### YOUR GOAL
Pictures are to be left out. Return exactly the lines below from the one with "eigenen Nachrichtendienst für das" up to and including the one with "مشکلات رایج DVR".

### Extracted page text data
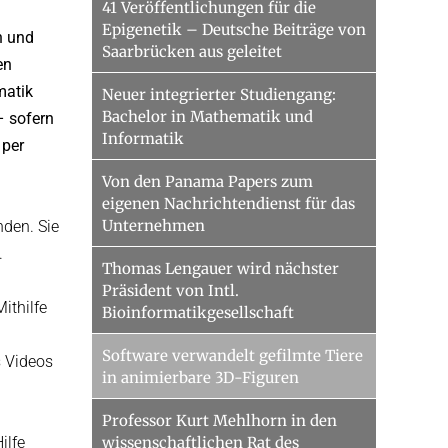
41 Veröffentlichungen für die
Epigenetik – Deutsche Beiträge von
n und
Saarbrücken aus geleitet
en
matik
Neuer integrierter Studiengang:
Bachelor in Mathematik und
– sofern
Informatik
 per
Von den Panama Papers zum
eigenen Nachrichtendienst für das
Unternehmen
nden. Sie
.
Thomas Lengauer wird nächster
Präsident von Intl.
ithilfe
Bioinformatikgesellschaft
Software verwandelt gefilmte Tiere
s Videos
in animierbare 3D-Figuren
Professor Kurt Mehlhorn in den
ilfe
wissenschaftlichen Rat des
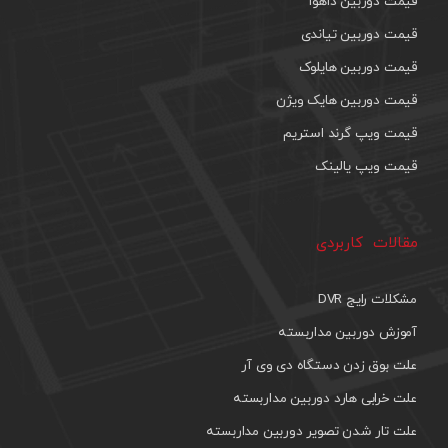
قیمت دوربین داهوا
قیمت دوربین تیاندی
قیمت دوربین هایلوک
قیمت دوربین هایک ویژن
قیمت ویپ گرند استریم
قیمت ویپ یالینک
مقالات کاربردی
مشکلات رایج DVR
آموزش دوربین مداربسته
علت بوق زدن دستگاه دی وی آر
علت خرابی هارد دوربین مداربسته
علت تار شدن تصویر دوربین مداربسته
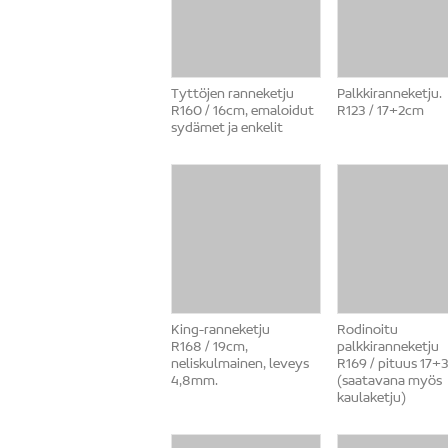
Tyttöjen ranneketju
Palkkiranneketju.
R160 / 16cm, emaloidut
R123 / 17+2cm
sydämet ja enkelit
King-ranneketju
Rodinoitu
R168 / 19cm,
palkkiranneketju
neliskulmainen, leveys
R169 / pituus 17
4,8mm.
(saatavana myös
kaulaketju)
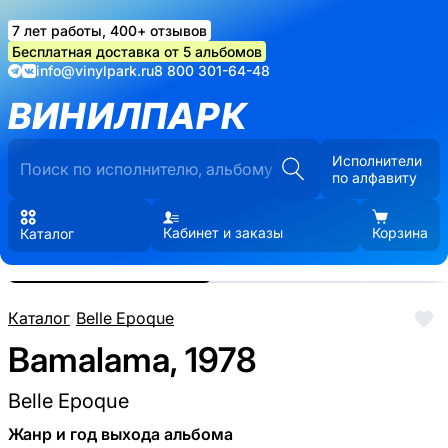
7 лет работы, 400+ отзывов
Бесплатная доставка от 5 альбомов
info@vinylpark.ru
8 800 301-64-48
ВИНИЛПАРК
Исполнители
по алфавиту
Кабинет и заказы
Корзина
Каталог
Реальные фото пластинки.
Нажмите, чтобы увеличить
Каталог
/
Belle Epoque
Bamalama, 1978
Belle Epoque
Жанр и год выхода альбома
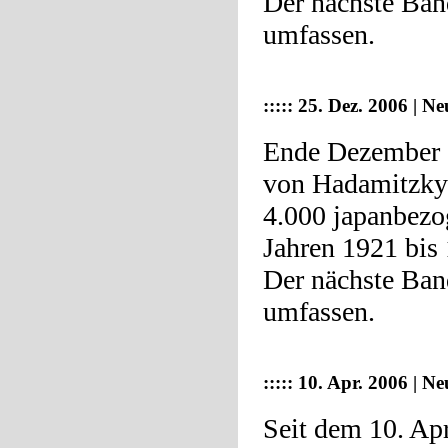
Der nächste Ban
umfassen.
::::: 25. Dez. 2006 | 
Ende Dezember 2
von Hadamitzky/
4.000 japanbezo
Jahren 1921 bis
Der nächste Ban
umfassen.
::::: 10. Apr. 2006 | N
Seit dem 10. Ap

### SOLVED EXERCISE
eigenen Nachrichtendienst für das
Unternehmen
nden. Sie
.
Thomas Lengauer wird nächster
Präsident von Intl.
ithilfe
Bioinformatikgesellschaft
Software verwandelt gefilmte Tiere
s Videos
in animierbare 3D-Figuren
Professor Kurt Mehlhorn in den
ilfe
wissenschaftlichen Rat des
قیمت دوربین داهوا
قیمت دوربین تیاندی
قیمت دوربین هایلوک
قیمت دوربین هایک ویژن
قیمت ویپ گرند استریم
قیمت ویپ یالینک
مقالات کاربردی
مشکلات رایج DVR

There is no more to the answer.